A native of Bloomington, Indiana, James Terman earned degrees in chemistry, physiology, and medicine from Indiana University, and received post graduate training in Dallas, Texas, and at Vanderbilt University. Certified in Internal Medicine, his practice with a multispecialty teaching institution in Wisconsin as an internist with an interest in infectious disease continues for 38 years with detours into and out of retirement.

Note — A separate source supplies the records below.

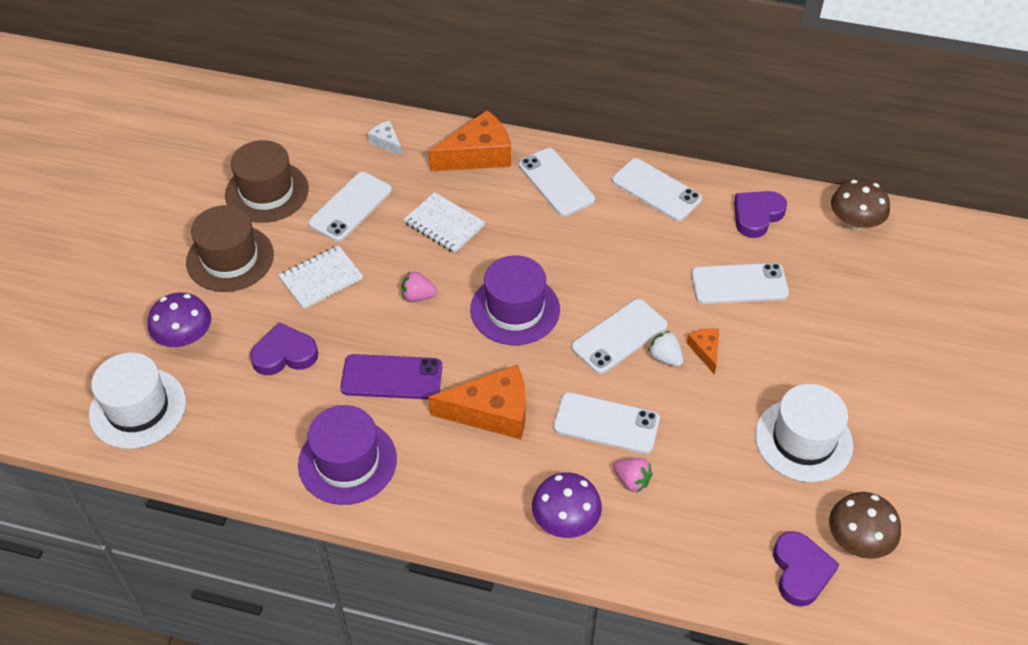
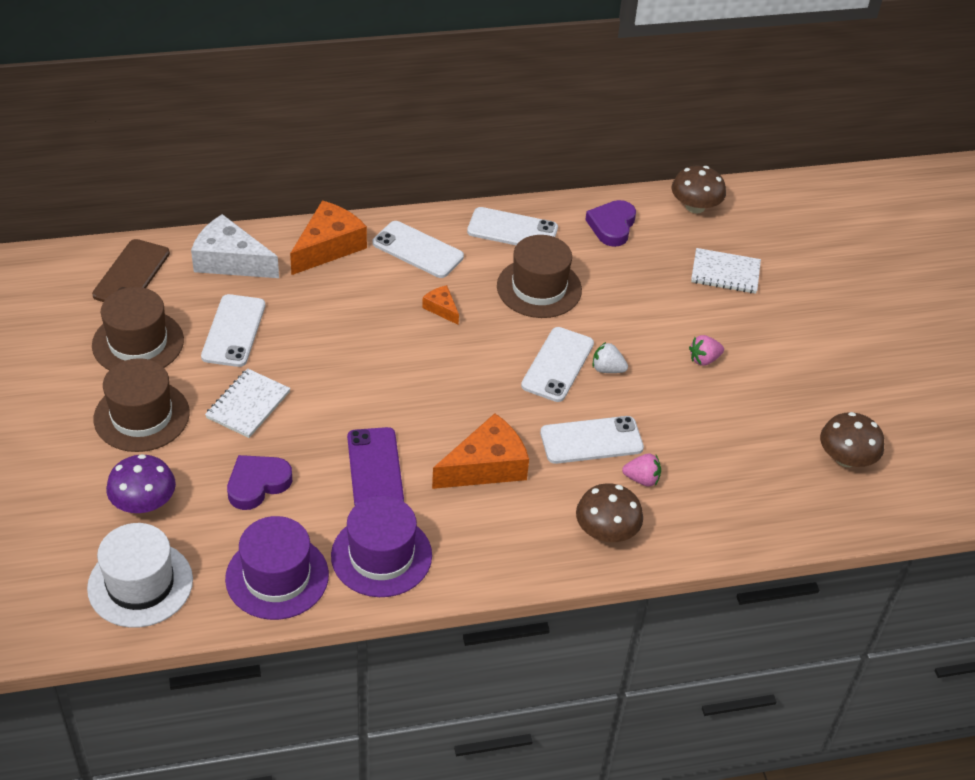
camera: 30 degrees left, 5 degrees down
(299, 129) = (131, 274): none -> brown phone
(386, 142) = (230, 261): white cheese -> white cheese, size x2.03
(391, 377) = (375, 469): purple phone -> purple phone turned 75 degrees counterclockwise
(418, 296) = (353, 390): pink strawberry -> pink strawberry (704, 359)
(444, 224) = (336, 318): white notebook -> white notebook (725, 273)
(515, 309) = (450, 372): purple hat -> purple hat (277, 577)
(565, 519) = (606, 531): purple mushroom -> brown mushroom
(647, 255) = (539, 288): none -> brown hat
(705, 350) = (637, 352): orange cheese -> orange cheese (441, 308)
(739, 284) = (632, 288): white phone -> none
(800, 571) = (817, 499): purple heart -> none
(803, 440) = (759, 396): white hat -> none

As an army dependent schoolboy in Occupied Japan, he watched his parents purchase a Canon IIb and begin darkroom work. In youth he had contact with noted photographic educator Henry Holmes Smith, and built his own tiny basement darkroom. Career and family pushed photography into the background for many years. In the 1980s the staff of the Communications Department of University of Wisconsin-La Crosse began bringing in noted photo leaders who carried on the tradition of the "West Coast" school of photography led by Ansel Adams. Starting with a used 4 x 5 Crown Graphic and with the the stimulation and influence of a series of intense workshops from John Sexton, Bruce Barnbaum, Ray McSavany, and the late Cole Weston, Jim has spent the ensuing years working with medium and large format film-based equipment.
While not dismissive of the digital revolution, Jim prefers to work with traditional photographic methods. He still owns the family PX 1949 Canon IIb. but presently uses a Hasselblad 500 CM, a Toyo Field View, a Mamiya 7 II, a pair of YashicaMat TLRs, and a Fuji GS 645. He does his own darkroom work, matting, and framing.